Collected data:
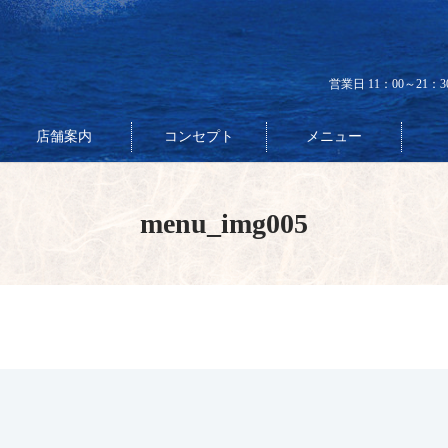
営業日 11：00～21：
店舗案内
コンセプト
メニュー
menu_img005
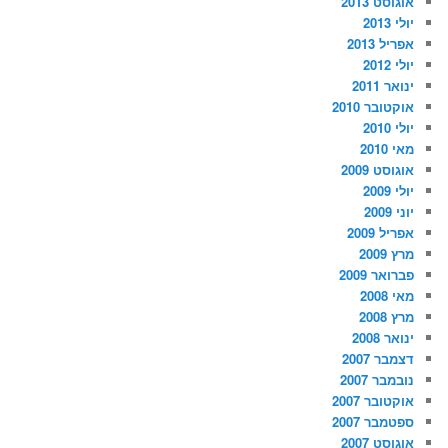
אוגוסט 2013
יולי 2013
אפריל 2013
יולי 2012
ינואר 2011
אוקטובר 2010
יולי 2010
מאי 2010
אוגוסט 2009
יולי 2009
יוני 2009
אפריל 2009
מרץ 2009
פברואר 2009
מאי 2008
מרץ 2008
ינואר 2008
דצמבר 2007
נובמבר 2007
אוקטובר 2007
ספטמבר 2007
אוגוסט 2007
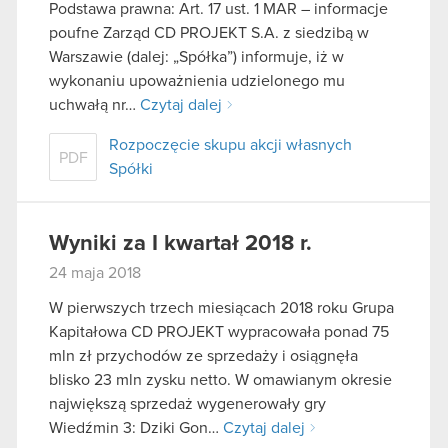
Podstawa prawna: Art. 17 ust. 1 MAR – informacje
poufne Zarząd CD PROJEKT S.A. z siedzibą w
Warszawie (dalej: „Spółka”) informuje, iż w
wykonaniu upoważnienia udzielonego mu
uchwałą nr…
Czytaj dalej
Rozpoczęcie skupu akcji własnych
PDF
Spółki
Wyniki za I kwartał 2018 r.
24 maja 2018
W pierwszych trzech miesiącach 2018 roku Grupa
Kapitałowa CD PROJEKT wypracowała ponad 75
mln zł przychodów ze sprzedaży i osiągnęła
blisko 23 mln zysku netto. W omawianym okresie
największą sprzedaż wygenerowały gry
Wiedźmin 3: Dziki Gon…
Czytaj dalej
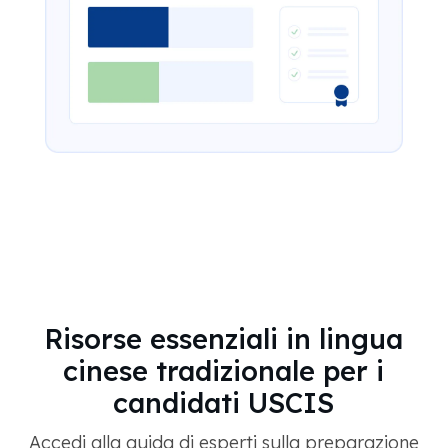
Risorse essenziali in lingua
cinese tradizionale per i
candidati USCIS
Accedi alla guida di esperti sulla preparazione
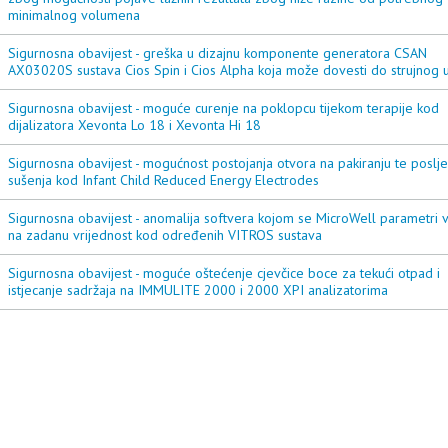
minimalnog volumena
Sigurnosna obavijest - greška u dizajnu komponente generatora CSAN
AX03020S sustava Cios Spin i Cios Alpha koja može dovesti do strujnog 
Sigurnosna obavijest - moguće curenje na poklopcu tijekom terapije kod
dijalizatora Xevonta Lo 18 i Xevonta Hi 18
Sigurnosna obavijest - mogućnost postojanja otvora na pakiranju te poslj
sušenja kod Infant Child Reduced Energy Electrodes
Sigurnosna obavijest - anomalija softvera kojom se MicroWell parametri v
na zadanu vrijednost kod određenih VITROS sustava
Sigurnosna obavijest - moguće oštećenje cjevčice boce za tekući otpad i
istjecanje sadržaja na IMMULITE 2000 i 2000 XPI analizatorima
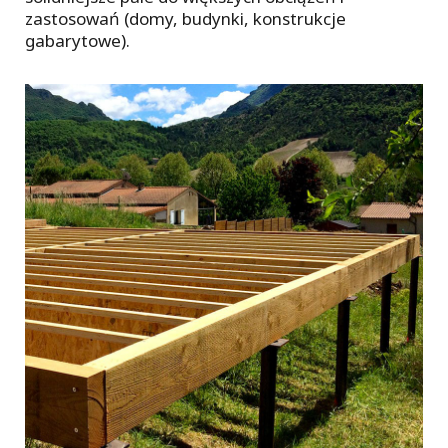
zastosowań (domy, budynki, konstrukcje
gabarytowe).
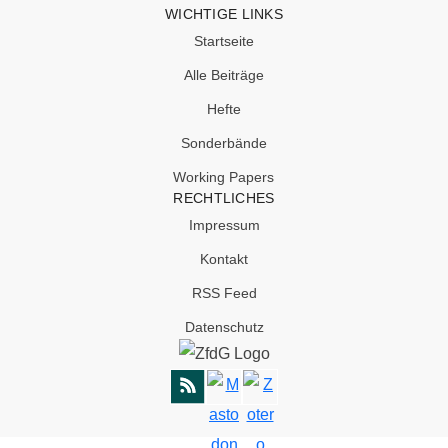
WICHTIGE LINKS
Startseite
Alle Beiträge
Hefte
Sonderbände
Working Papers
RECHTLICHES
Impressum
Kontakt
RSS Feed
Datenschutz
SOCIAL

--

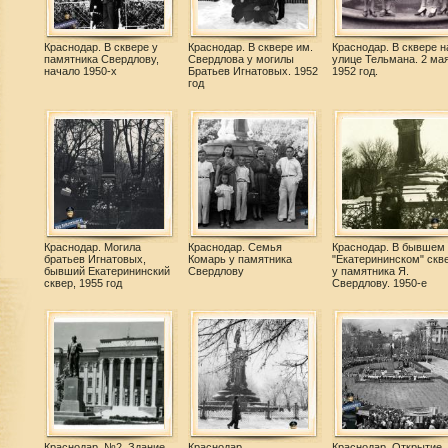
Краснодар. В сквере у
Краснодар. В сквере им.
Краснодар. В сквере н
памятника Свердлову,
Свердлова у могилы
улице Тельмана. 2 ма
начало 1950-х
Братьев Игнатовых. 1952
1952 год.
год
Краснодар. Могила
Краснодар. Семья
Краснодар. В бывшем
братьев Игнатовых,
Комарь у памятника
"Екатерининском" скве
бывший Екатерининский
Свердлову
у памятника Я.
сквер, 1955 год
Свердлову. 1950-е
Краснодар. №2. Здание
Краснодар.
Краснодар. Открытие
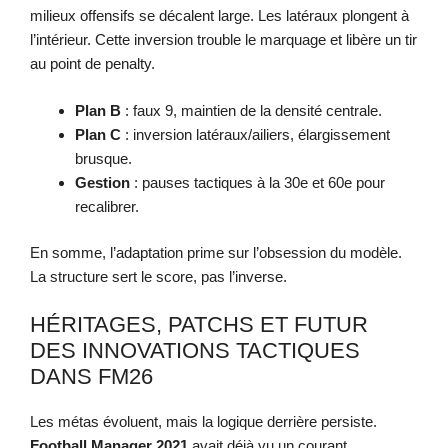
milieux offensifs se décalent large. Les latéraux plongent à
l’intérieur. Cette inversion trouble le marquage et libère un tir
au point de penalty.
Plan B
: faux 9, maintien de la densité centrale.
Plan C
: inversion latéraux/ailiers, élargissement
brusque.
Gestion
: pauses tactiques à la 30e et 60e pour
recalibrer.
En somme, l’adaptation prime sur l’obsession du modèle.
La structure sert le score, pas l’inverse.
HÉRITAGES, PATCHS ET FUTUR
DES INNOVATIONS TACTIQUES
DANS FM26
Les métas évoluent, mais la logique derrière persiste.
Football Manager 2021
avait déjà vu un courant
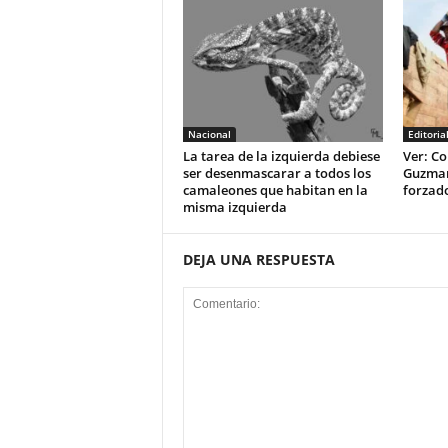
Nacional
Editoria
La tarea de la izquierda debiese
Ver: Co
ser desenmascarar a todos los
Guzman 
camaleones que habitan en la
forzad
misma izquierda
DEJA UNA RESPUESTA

### Task details
Starting with the line that has "La structure sert le score, pas l’inverse." and going on through the line that has "DEJA UNA RESPUESTA", transcribe the records above exactly, but skip the pictures.

### Task response
La structure sert le score, pas l’inverse.
HÉRITAGES, PATCHS ET FUTUR
DES INNOVATIONS TACTIQUES
DANS FM26
Les métas évoluent, mais la logique derrière persiste.
Football Manager 2021
avait déjà vu un courant
Nacional
Editoria
La tarea de la izquierda debiese
Ver: Co
ser desenmascarar a todos los
Guzman 
camaleones que habitan en la
forzad
misma izquierda
DEJA UNA RESPUESTA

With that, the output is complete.